Hi,
I suppose the optimum impedance you are writing about is your optimum source impedance. If you are trying to do something at HF, things are done in a different way than what I'm writing about and you will have to consider line lengths and impedance transformations for noise matching. Let's assume you are using a common-source configuration.
In a MOSFET design the optimum source impedance is usually somewhere in the Megohm range so you'll probably have a less-than-perfect source impedance.
A bipolar transistor's contribution to a circuit's noise can be divided up into an equivalent input noise voltage and an equivalent input noise current:
The equivalent input noise voltage gets smaller when the collector current rises. Additionally, there is a contribution by the base-spreading resistance that is independent of your operating point.
The equivalent input noise current flows into the base terminal. You could also say it flows out of the base terminal as it's not signed. It causes a voltage drop across the resistance that's connected to the base terminal. The voltage drop goes up as base current rises.
So with a bipolar transistor you will have an optimum point when your collector current is high enough to cause a small noise voltage and low enough not to cause an excessive voltage drop over your source impedance. This optimum point depends on the value of your source impedance as the source impedance will determine the voltage drop.
With MOSFETS, at moderate frequencies the equivalent noise current only depends on the gate leakage current and will be extremely low. Your optimum source resistance will be several orders of magnitude higher than the 60 Ohms you seem to be aiming for.
Having said that, I enjoy seeing the noise figures a MOSFET can yield at source resistances that are much lower than the optimum. Try to get the highest gm you can get away with. If you are happy with your noise figure you'll be fine, otherwise increase the transistor's width or the drain current until you are.
If you're still not happy, use a bipolar transistor if that's available in your technology. The equivalent input noise and optimum source resistance for a BPT can be calculated fairly easily so you'll only need a simulation as a sanity check after finding your optimum point through calculation. It might be tricky to find a device with a base-spreading resistance of less than 60 Ohms, though.

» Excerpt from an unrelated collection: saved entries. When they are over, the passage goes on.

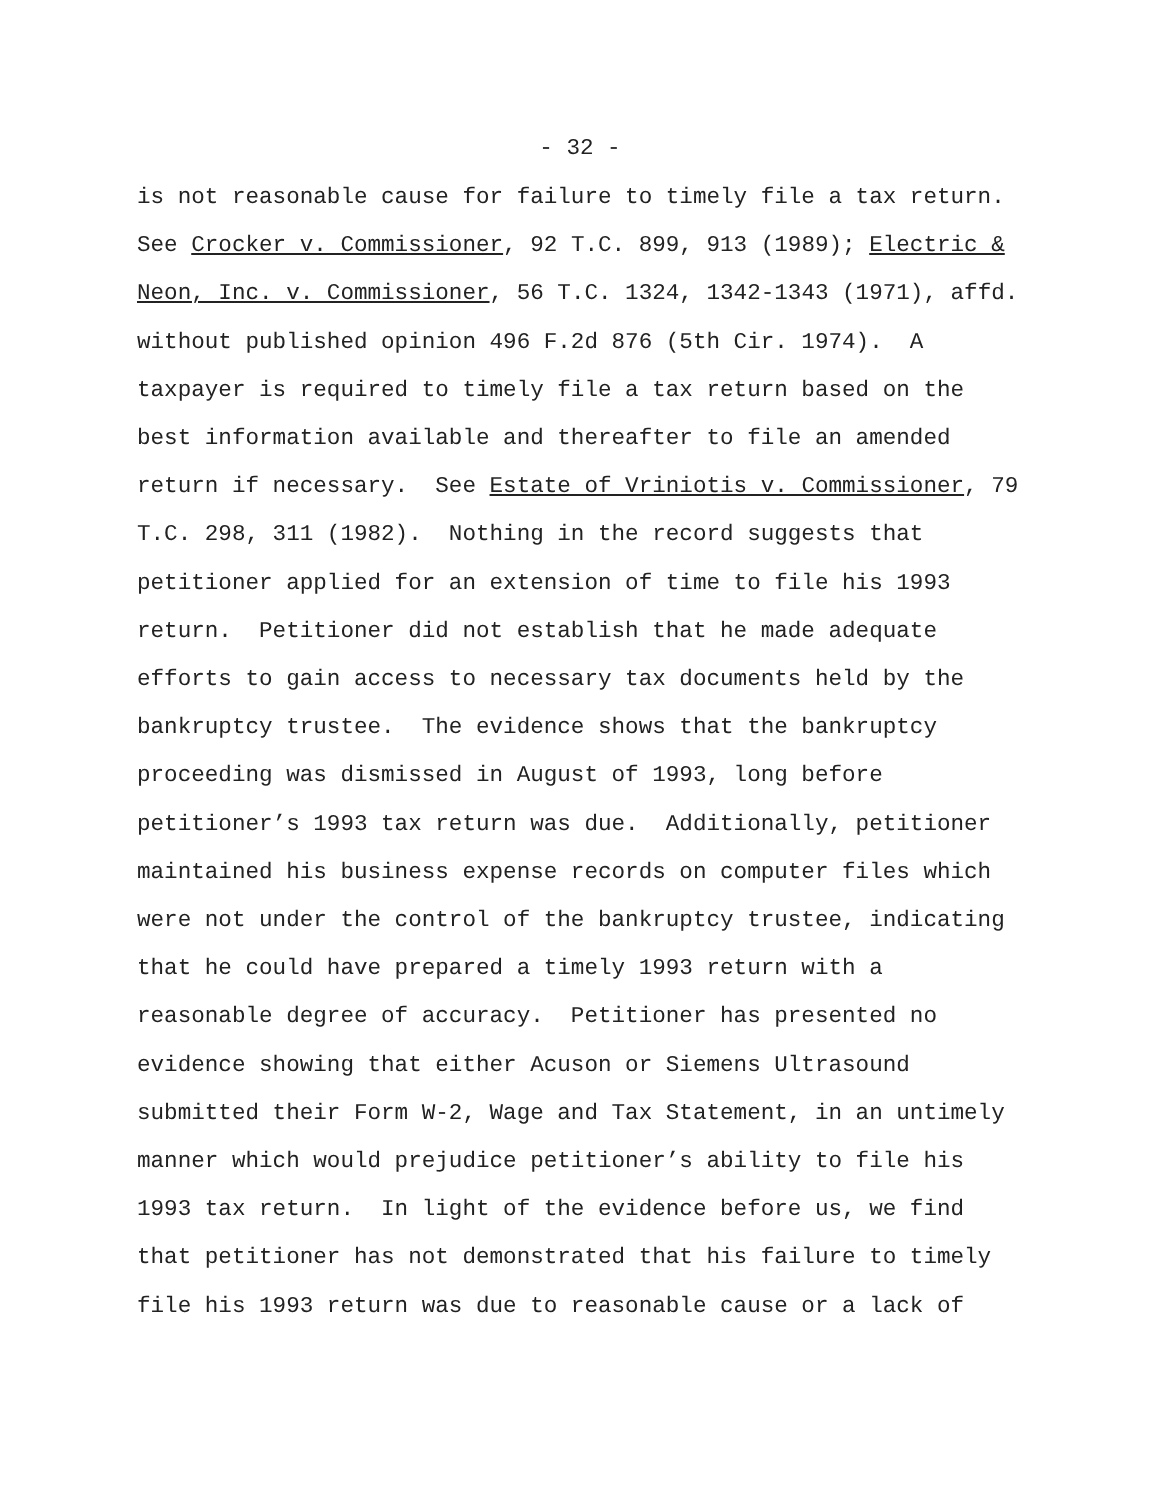- 32 -
is not reasonable cause for failure to timely file a tax return.
See Crocker v. Commissioner, 92 T.C. 899, 913 (1989); Electric &
Neon, Inc. v. Commissioner, 56 T.C. 1324, 1342-1343 (1971), affd.
without published opinion 496 F.2d 876 (5th Cir. 1974). A
taxpayer is required to timely file a tax return based on the
best information available and thereafter to file an amended
return if necessary. See Estate of Vriniotis v. Commissioner, 79
T.C. 298, 311 (1982). Nothing in the record suggests that
petitioner applied for an extension of time to file his 1993
return. Petitioner did not establish that he made adequate
efforts to gain access to necessary tax documents held by the
bankruptcy trustee. The evidence shows that the bankruptcy
proceeding was dismissed in August of 1993, long before
petitioner’s 1993 tax return was due. Additionally, petitioner
maintained his business expense records on computer files which
were not under the control of the bankruptcy trustee, indicating
that he could have prepared a timely 1993 return with a
reasonable degree of accuracy. Petitioner has presented no
evidence showing that either Acuson or Siemens Ultrasound
submitted their Form W-2, Wage and Tax Statement, in an untimely
manner which would prejudice petitioner’s ability to file his
1993 tax return. In light of the evidence before us, we find
that petitioner has not demonstrated that his failure to timely
file his 1993 return was due to reasonable cause or a lack of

I don't know which circuit simulation tool you're using. It will probably have a way of displaying total input related noise. Set up your input signal source and output node in your circuit file. Choose a bandwidth that's well above your system bandwidth.
Do various runs with the source impedance you've chosen and either vary your operating point or vary your source impedance. Find out if your tool displays the source resistor's noise voltage density or the square of the noise voltage density (the quantity displayed varies from simulator to simulator). Display or calculate the total source resistor noise. Calculate the noise figure. See if it gets better or worse as you change your bias or source resistance.
Some simulators let you vary a parameter and display the noise density at a specified frequency as a function of that parameter. If your simulator can do that and you want to go that route, choose your frequency wisely.
Don't be shocked if your total input noise voltage goes up when you choose a higher source impedance. That's normal. Aim for a minimum noise figure. But don't try to improve the noise figure by increasing the source impedance if you have a voltage-type signal source. Increase your transistor's gm.